King, who retired from Fish & Game in 2010, said she did not change offices for some time after the reports were filed and did not know why the reports had not been published. In a presentation she gave to the Kenai River Special Management Area board in February 2015, she said she requested the status of the reports when she retired in 2010 and was told they had never been peer-reviewed.

The project ended in 2001 and has not been revived, she said. There are no ongoing habitat research projects on the Kenai River through Fish & Game, according to Habitat Division director Ginny Litchfield.

Fish & Game is required by statute in the late-run salmon management plan to conduct habitat studies “to the extent practicable” for the Board of Fisheries meetings on the Upper Cook Inlet. It also requires the board to make “appropriate modification” if the studies show a net loss of riparian habitat, according to the management plan.

To be published, Fish & Game’s research reports must first be compiled, sent through the peer review process, edited, reviewed again and then sent to Research and Technical Services in Anchorage to be published. Sometimes this process takes years, with backup through the system.

However, King and Hansen’s report remained in publishing purgatory for an exceptionally long time compared to other reports published by Fish & Game. Other reports are published within five or six years; some are published in less time. The first reports they wrote were published in fewer than three years.

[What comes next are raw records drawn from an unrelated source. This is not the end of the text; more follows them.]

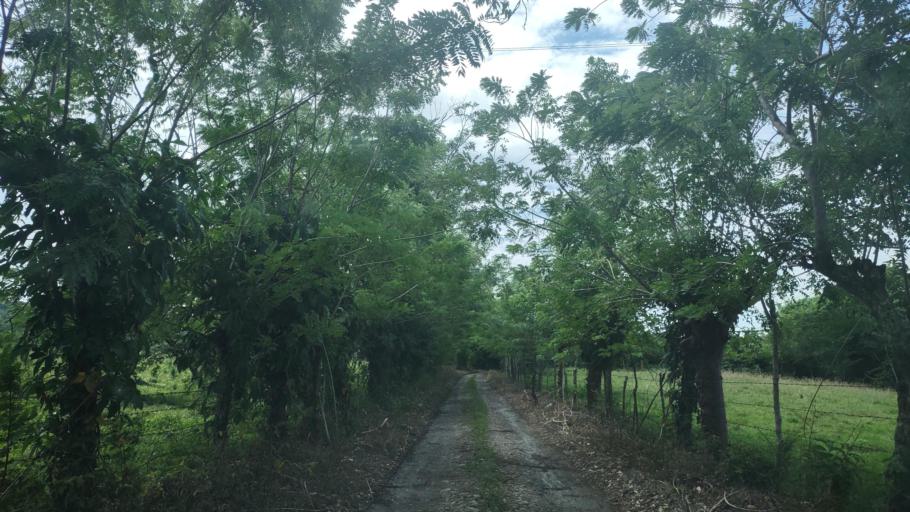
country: MX
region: Veracruz
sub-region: Atzalan
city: Colonias Pedernales
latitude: 20.0613
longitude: -97.0090
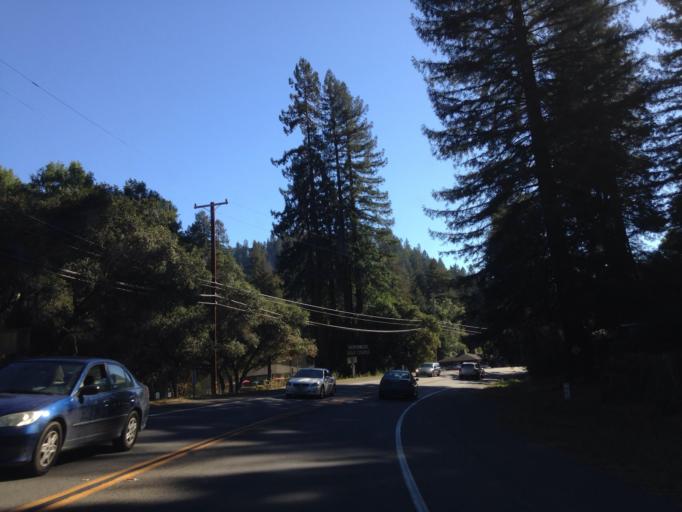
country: US
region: California
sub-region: Sonoma County
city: Monte Rio
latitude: 38.4793
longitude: -122.9968
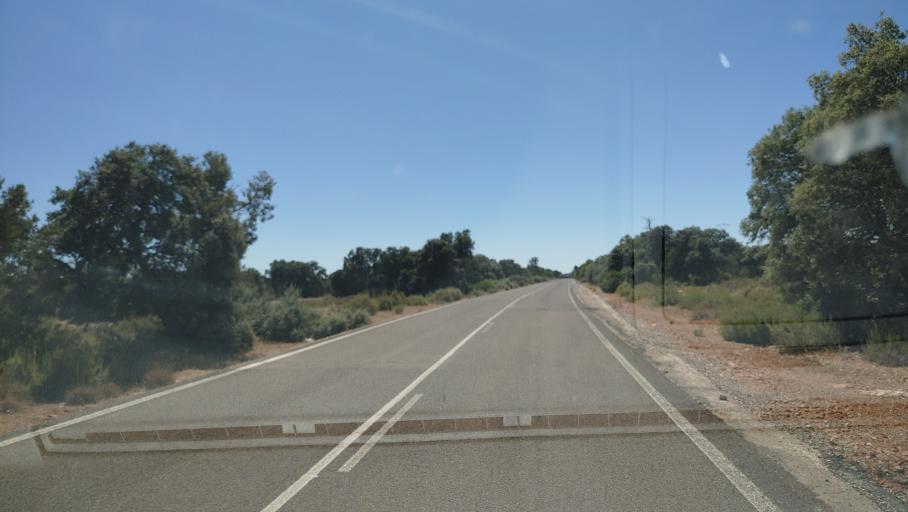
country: ES
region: Castille-La Mancha
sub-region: Provincia de Ciudad Real
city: Villahermosa
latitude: 38.8442
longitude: -2.8098
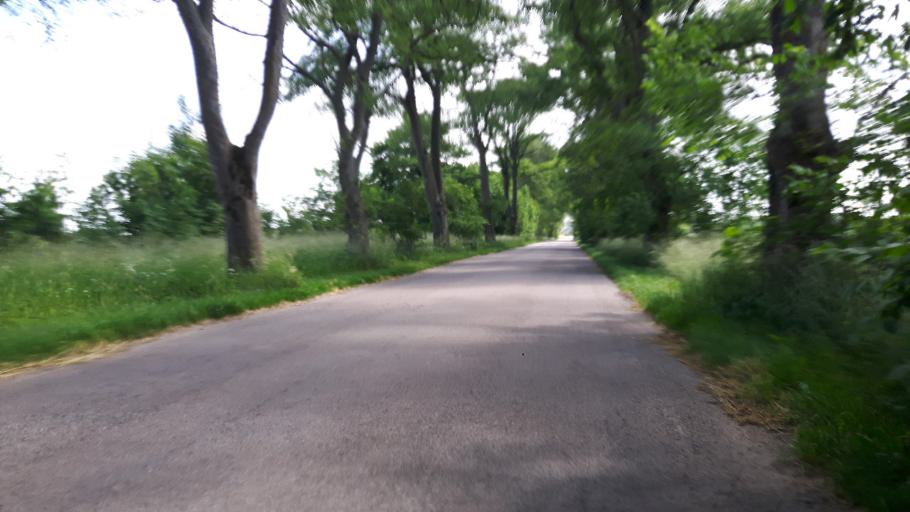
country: PL
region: Pomeranian Voivodeship
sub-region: Powiat wejherowski
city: Choczewo
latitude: 54.7393
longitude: 17.8188
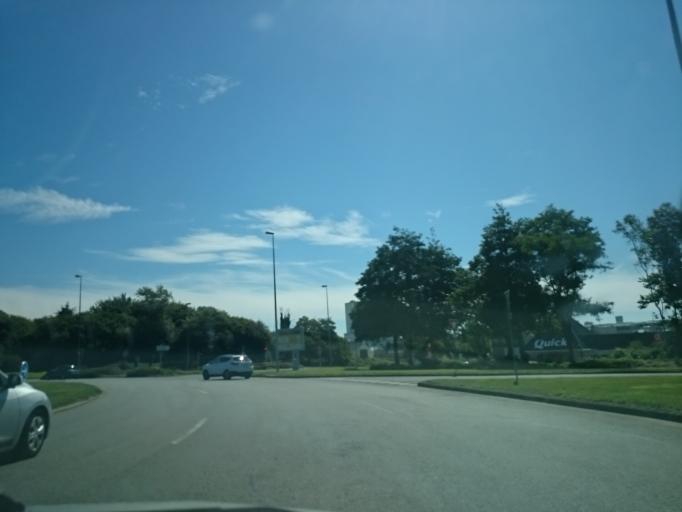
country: FR
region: Brittany
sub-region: Departement du Finistere
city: Brest
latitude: 48.4140
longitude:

Jeff Fox, the former Director of Commercial Fisheries based in Soldotna, said people repeatedly came in asking for those reports and that they were demanded at various meetings. The department is required to perform yearly assessments on the habitat quality of the river but has not done so in years, he said.

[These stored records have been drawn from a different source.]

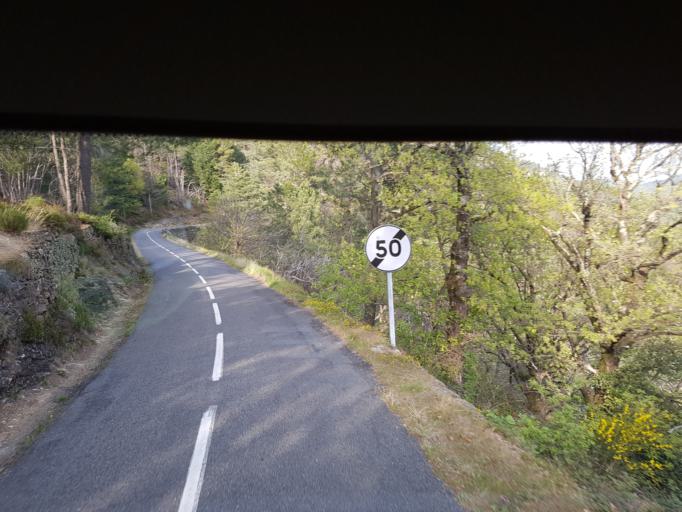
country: FR
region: Languedoc-Roussillon
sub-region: Departement du Gard
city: Branoux-les-Taillades
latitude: 44.3291
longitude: 3.9124
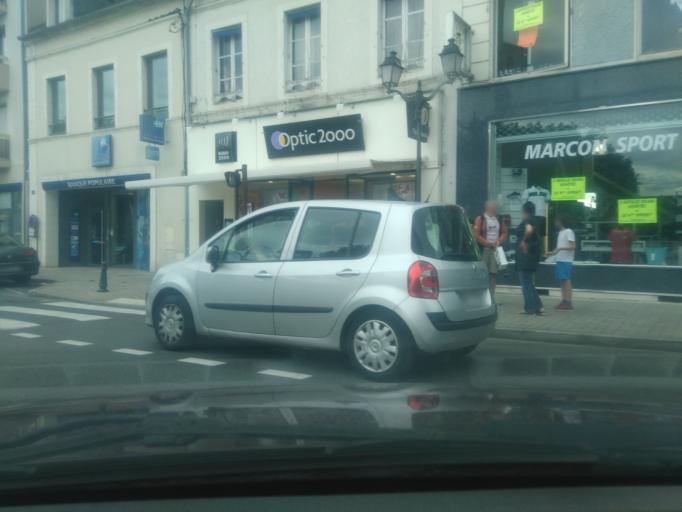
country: FR
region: Centre
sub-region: Departement du Cher
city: Saint-Amand-Montrond
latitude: 46.7224
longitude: 2.5047
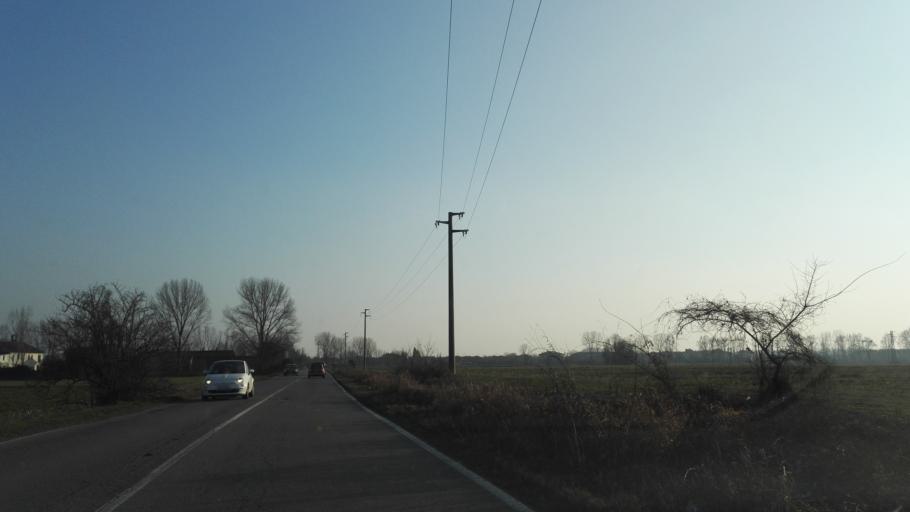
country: IT
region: Lombardy
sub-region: Citta metropolitana di Milano
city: Caleppio
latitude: 45.4252
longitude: 9.3776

At this point, King’s reports are so old as to be irrelevant, he said.

“That’s the interesting thing,” Fox said. “If you hang onto something long enough, it doesn’t matter what the conclusions are.”

Under the Alaska open records laws, oral requests are usually considered valid requests for public records. If the oral request is denied, the requester is supposed to follow up with a written request. The department can ask that the request be submitted in writing, but it is still a valid request.

Fish & Game has been investigated for noncompliance with the open records laws before. In 2009, an incident at the Anchorage office over the disclosure of a public document led to the Alaska Ombudsman’s Office investigating Fish & Game and recommending that the department release the record, train its staff how to comply with records requests and consult with the Assistant Attorney General on how to better fulfill requests in the future.

The department did release the record requested, but the investigation was closed as “partially rectified” because the agency did not fully implement the ombudsman’s recommendations, according to the investigation archives.

No further reports have been funded by Fish & Game on the habitat of the Kenai River. King said the studies were cut off, but they would have likely continued to show damage.

“Had the project continued, we probably would have found further correlations with the sport fishery,” King said. “But the hard part of it is the teasing out of what the natural process was. The correlations were to look at whether or not something was significant accelerating the erosion.”